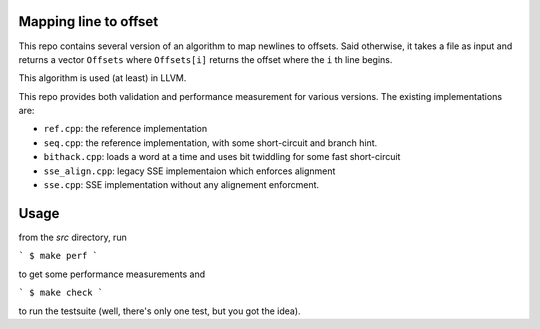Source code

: Mapping line to offset
======================

This repo contains several version of an algorithm to map newlines to offsets.
Said otherwise, it takes a file as input and returns a vector ``Offsets`` where
``Offsets[i]`` returns the offset where the ``i`` th line begins.

This algorithm is used (at least) in LLVM.

This repo provides both validation and performance measurement for various
versions. The existing implementations are:

- ``ref.cpp``: the reference implementation
- ``seq.cpp``: the reference implementation, with some short-circuit and branch
  hint.
- ``bithack.cpp``: loads a word at a time and uses bit twiddling for some fast
  short-circuit
- ``sse_align.cpp``: legacy SSE implementaion which enforces alignment
- ``sse.cpp``: SSE implementation without any alignement enforcment.

Usage
=====

from the `src` directory, run

```
$ make perf
```

to get some performance measurements and

```
$ make check
```

to run the testsuite (well, there's only one test, but you got the idea).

# # # # #

# HOW TO COMPLETE THIS TASK
Pictures are to be left out; the listing above is otherwise to be copied exactly.

# EXPECTED ANSWER
Source code

: Mapping line to offset
======================

This repo contains several version of an algorithm to map newlines to offsets.
Said otherwise, it takes a file as input and returns a vector ``Offsets`` where
``Offsets[i]`` returns the offset where the ``i`` th line begins.

This algorithm is used (at least) in LLVM.

This repo provides both validation and performance measurement for various
versions. The existing implementations are:

- ``ref.cpp``: the reference implementation
- ``seq.cpp``: the reference implementation, with some short-circuit and branch
  hint.
- ``bithack.cpp``: loads a word at a time and uses bit twiddling for some fast
  short-circuit
- ``sse_align.cpp``: legacy SSE implementaion which enforces alignment
- ``sse.cpp``: SSE implementation without any alignement enforcment.

Usage
=====

from the `src` directory, run

```
$ make perf
```

to get some performance measurements and

```
$ make check
```

to run the testsuite (well, there's only one test, but you got the idea).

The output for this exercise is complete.